As more business adopt AI, cyber-attackers will see value in disrupting AI systems for fun and profit. Imagine the impact of malicious data added stealthily to a model to alter predictions, or hackers fooling a self-driving car into thinking there were extra lanes of traffic or no stop signs on a road.

Most companies have (or should have) governance policies relating to data protection. But they’ll need to think beyond just keeping data safe: they’ll have to protect models as well. Companies that have already made AI part of their operations are experimenting with ways to build secure infrastructure around it. Executives of a bank told me they’re considering running their AI models on encrypted data, a process that’s becoming more feasible.
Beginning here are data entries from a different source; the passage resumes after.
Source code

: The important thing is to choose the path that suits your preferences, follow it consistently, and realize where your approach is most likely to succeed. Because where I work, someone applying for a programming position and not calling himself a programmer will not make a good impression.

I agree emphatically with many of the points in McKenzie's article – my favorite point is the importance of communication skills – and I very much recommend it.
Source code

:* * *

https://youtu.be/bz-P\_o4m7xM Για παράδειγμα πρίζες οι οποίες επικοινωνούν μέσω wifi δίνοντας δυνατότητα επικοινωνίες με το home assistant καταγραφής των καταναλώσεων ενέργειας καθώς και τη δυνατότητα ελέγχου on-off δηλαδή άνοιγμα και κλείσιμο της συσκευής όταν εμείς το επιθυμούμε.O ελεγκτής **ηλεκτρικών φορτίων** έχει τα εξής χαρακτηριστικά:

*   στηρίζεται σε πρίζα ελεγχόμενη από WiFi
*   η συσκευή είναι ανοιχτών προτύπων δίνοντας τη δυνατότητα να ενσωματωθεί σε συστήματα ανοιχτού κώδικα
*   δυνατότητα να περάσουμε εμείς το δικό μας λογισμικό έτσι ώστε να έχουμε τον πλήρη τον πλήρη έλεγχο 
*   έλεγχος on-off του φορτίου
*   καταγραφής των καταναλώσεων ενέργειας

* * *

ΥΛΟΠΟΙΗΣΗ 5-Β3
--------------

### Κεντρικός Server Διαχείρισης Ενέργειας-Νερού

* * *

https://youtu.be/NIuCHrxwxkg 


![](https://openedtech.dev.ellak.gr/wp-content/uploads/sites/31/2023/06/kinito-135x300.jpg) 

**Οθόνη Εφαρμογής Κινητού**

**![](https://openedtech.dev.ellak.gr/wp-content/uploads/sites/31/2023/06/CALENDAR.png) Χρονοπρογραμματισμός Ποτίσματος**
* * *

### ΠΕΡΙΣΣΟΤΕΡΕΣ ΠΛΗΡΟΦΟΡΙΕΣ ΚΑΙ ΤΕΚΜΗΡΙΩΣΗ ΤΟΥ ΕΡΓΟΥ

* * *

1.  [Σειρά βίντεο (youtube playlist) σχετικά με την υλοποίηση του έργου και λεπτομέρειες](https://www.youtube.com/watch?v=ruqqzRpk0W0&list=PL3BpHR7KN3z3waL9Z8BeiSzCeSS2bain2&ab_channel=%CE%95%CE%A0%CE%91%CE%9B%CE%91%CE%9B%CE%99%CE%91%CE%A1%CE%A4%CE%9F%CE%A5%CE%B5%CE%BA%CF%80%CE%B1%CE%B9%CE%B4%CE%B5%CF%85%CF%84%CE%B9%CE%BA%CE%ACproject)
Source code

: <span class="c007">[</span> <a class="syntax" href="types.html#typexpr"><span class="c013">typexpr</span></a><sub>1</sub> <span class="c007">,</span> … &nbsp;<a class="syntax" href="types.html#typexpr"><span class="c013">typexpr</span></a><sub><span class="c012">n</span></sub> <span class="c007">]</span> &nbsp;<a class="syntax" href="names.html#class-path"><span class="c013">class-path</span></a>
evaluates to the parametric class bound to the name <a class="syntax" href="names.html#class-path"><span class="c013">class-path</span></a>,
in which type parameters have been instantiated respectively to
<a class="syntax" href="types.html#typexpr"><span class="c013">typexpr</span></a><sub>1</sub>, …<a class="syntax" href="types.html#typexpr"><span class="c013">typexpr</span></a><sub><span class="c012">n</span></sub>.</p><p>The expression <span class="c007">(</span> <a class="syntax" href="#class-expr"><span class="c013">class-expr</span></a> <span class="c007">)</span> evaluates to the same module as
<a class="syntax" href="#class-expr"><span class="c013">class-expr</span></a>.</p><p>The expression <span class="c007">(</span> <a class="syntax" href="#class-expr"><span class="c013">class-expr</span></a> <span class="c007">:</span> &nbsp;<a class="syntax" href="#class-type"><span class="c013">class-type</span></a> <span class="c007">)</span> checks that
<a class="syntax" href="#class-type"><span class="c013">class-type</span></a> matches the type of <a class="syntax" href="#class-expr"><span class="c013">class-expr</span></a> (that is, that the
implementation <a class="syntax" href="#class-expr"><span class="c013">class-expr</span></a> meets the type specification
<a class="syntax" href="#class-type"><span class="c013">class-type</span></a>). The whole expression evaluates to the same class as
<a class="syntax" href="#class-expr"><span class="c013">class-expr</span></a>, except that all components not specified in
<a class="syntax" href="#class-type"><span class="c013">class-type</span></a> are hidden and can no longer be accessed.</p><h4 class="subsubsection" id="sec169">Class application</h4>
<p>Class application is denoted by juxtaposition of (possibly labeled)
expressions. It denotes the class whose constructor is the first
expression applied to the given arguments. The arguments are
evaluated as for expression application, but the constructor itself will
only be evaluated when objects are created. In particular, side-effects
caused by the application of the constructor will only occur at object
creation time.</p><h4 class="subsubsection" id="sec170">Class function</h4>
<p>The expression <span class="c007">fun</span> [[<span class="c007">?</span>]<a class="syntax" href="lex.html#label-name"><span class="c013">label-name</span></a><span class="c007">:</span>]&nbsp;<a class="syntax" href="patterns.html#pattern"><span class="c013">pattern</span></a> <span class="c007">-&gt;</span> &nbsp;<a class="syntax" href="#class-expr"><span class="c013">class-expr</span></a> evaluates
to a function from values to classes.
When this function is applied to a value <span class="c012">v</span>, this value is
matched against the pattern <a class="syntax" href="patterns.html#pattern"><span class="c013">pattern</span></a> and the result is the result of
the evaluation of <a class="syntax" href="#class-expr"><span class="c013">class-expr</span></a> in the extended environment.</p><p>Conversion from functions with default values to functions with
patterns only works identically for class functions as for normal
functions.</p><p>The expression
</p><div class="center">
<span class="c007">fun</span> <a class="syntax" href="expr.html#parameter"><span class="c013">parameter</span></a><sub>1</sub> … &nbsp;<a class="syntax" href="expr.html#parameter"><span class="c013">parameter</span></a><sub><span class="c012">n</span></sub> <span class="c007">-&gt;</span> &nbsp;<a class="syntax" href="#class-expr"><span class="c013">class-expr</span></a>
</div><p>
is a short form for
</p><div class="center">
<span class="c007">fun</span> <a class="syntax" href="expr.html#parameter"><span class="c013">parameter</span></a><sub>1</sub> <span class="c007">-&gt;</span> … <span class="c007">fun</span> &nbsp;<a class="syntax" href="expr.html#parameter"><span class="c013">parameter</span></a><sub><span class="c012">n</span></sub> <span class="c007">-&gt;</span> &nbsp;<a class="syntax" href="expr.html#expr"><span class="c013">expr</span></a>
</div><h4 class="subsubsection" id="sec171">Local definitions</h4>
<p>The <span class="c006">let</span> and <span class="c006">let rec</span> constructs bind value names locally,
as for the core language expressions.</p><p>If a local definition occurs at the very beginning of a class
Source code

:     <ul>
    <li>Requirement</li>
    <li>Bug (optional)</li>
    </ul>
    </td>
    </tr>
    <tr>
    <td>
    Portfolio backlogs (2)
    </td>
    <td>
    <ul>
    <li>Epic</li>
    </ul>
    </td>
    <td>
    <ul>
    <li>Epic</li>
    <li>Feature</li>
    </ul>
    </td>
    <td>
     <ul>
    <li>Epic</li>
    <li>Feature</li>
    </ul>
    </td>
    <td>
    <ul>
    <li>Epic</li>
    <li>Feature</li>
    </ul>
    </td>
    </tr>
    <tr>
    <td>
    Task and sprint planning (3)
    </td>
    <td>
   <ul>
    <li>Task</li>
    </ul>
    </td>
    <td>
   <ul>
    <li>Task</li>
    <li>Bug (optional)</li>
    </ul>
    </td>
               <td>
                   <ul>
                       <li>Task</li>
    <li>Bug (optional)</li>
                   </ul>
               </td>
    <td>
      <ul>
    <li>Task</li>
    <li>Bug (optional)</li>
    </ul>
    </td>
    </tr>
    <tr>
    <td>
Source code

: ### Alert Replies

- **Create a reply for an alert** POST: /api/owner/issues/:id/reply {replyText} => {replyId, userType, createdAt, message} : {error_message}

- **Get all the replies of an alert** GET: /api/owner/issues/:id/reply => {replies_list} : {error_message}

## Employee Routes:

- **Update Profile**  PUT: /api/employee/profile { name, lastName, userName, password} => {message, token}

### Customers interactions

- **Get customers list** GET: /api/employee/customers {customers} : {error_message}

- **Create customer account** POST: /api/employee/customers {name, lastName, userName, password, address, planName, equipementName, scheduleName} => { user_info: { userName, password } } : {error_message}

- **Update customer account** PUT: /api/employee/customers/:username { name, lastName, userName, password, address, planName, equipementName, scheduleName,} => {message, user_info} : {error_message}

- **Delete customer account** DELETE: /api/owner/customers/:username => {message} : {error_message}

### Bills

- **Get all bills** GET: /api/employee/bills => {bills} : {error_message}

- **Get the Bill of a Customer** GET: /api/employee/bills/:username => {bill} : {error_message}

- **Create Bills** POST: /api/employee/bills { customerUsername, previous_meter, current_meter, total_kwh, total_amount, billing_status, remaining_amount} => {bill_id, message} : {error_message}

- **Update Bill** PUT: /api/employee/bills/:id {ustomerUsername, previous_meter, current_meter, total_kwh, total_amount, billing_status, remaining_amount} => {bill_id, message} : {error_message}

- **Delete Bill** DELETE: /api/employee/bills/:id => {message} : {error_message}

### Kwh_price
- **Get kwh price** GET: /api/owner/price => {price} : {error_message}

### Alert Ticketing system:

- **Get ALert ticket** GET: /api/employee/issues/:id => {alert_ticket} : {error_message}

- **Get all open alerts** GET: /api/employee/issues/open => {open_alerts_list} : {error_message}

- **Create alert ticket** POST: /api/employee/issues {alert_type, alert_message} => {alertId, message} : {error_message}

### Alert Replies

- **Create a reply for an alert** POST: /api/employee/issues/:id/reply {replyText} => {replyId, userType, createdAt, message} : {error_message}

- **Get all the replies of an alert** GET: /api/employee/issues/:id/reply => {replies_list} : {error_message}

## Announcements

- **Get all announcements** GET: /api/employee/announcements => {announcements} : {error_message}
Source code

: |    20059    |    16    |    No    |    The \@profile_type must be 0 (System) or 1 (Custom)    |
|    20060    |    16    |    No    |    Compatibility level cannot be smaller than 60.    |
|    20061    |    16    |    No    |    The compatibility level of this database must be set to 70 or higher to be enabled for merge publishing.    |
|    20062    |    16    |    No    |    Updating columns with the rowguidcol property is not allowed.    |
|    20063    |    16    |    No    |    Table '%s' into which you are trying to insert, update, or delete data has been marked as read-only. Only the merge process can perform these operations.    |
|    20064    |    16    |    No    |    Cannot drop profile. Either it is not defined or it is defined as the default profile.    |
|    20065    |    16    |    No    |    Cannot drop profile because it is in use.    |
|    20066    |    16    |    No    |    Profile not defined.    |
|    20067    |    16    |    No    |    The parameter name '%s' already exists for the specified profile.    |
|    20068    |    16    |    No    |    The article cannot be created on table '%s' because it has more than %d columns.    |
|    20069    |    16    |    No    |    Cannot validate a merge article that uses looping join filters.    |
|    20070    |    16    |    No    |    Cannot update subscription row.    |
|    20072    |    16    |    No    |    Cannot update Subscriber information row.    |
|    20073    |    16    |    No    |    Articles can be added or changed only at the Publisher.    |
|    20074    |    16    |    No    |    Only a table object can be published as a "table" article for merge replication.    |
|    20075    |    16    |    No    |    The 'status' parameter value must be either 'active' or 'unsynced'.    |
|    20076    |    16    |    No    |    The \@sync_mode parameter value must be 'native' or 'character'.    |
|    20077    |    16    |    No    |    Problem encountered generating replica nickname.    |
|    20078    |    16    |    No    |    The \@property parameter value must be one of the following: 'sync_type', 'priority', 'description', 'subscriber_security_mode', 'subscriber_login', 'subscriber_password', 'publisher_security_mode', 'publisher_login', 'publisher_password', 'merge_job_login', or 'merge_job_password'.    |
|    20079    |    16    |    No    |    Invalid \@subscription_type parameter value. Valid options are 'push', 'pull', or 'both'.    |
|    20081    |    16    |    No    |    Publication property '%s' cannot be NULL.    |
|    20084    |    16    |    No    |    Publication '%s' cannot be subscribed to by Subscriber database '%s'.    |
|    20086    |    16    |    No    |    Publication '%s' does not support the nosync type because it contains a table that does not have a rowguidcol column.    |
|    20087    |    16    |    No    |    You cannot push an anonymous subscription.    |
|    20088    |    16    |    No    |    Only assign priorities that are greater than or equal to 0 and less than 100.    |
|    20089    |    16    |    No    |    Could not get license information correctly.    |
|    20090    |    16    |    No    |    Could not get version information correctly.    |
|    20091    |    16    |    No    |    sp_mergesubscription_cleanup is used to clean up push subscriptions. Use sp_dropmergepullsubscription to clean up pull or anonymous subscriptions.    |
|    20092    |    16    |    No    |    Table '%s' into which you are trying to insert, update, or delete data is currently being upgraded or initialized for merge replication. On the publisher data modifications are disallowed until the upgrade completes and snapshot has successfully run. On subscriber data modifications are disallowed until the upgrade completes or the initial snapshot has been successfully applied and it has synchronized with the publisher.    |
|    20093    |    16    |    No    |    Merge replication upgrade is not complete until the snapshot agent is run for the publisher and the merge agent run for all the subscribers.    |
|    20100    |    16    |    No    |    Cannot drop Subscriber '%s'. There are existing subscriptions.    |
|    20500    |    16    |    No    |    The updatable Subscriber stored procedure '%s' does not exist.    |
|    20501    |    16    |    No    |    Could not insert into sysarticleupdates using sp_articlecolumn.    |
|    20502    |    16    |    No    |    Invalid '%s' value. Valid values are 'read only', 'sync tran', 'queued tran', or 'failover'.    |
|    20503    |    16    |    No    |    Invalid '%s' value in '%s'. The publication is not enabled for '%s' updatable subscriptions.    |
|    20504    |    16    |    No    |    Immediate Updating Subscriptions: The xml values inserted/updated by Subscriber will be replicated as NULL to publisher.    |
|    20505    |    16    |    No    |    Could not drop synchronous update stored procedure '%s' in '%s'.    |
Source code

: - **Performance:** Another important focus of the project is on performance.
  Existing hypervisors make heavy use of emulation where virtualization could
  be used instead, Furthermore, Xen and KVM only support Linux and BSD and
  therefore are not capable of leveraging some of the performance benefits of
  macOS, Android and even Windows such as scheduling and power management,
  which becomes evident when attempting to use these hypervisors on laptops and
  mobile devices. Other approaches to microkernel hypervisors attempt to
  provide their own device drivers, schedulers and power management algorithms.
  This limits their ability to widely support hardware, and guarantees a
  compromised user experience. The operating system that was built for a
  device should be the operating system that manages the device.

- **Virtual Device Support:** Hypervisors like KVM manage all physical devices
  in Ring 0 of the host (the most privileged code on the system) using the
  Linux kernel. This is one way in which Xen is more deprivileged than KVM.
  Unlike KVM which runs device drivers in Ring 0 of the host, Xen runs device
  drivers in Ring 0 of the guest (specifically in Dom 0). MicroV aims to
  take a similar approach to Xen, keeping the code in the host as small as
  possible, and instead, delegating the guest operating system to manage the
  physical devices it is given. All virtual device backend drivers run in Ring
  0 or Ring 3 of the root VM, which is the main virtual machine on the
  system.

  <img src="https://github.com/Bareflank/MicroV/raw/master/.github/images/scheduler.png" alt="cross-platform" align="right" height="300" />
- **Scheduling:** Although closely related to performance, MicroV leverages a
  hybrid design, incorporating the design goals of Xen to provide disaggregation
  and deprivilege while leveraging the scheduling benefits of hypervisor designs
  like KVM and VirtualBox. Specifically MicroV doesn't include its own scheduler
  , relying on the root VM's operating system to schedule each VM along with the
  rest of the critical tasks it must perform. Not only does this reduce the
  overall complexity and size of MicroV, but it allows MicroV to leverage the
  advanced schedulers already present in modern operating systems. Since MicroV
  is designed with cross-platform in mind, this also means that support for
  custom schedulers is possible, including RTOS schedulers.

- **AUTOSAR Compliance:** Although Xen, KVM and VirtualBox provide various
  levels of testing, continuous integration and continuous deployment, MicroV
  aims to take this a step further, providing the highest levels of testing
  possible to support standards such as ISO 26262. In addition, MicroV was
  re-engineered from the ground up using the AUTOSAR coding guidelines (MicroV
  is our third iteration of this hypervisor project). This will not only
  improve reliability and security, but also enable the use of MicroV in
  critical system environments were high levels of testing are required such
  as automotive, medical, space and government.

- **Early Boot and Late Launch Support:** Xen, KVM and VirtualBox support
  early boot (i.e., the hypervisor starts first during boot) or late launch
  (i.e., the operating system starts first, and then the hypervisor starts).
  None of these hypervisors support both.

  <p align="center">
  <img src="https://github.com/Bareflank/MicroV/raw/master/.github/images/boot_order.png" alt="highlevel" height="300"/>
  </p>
I predict we’ll see more security instruments for AI that govern access, monitor performance and scan systems to protect from malicious attacks.

Privacy

This is another governance pillar that keeps business leaders up at night. In our survey, the ability to ensure data security and privacy was named the most important IT consideration for investment in AI and machine learning.

The General Data Protection Regulation (GDPR) will hasten discussions about privacy protections for AI data, because it requires data to be processed in a transparent manner, requires businesses to inform people if their data has been breached, and requires letting users opt out of using their data to train AI systems.

But GDPR is also ambiguous when it comes to other aspects such as automated decision-making, the right to explainability and requesting data to be deleted from machine learning models. Until there’s clear direction, data science teams will need to be cognizant of the privacy and legal risks.

What I’m hearing from large technology companies, which are usually further along the AI maturity curve, is that they are starting to spell out AI-related opt-in policies more clearly. To properly govern the use of private data for AI — and to avoid running afoul of data privacy regulations — businesses should be explicit about whether and when customers’ data is used to train models.

Time to Get Off the Sidelines

When do you shift from experimentation to implementing AI, and start overcoming governance hurdles? The signs are when more and more departments depend heavily on AI, when you want to scale AI beyond a few test projects, and when you’re using AI to solve real business problems, like generating more revenue or attracting more customers.

Whether your business is still iterating AI projects or reaching the point where you want AI to scale, don’t sit on the sidelines too long before tackling governance challenges: you run the risk of undermining trust with customers and seeing competitors leapfrog ahead of you.

It’s important to embed governance thinking in the design phase. This will reduce problems later on and, above all, engender confidence in AI. This ultimately leads to faster deployments, wider adoption and more-responsible innovation in your business.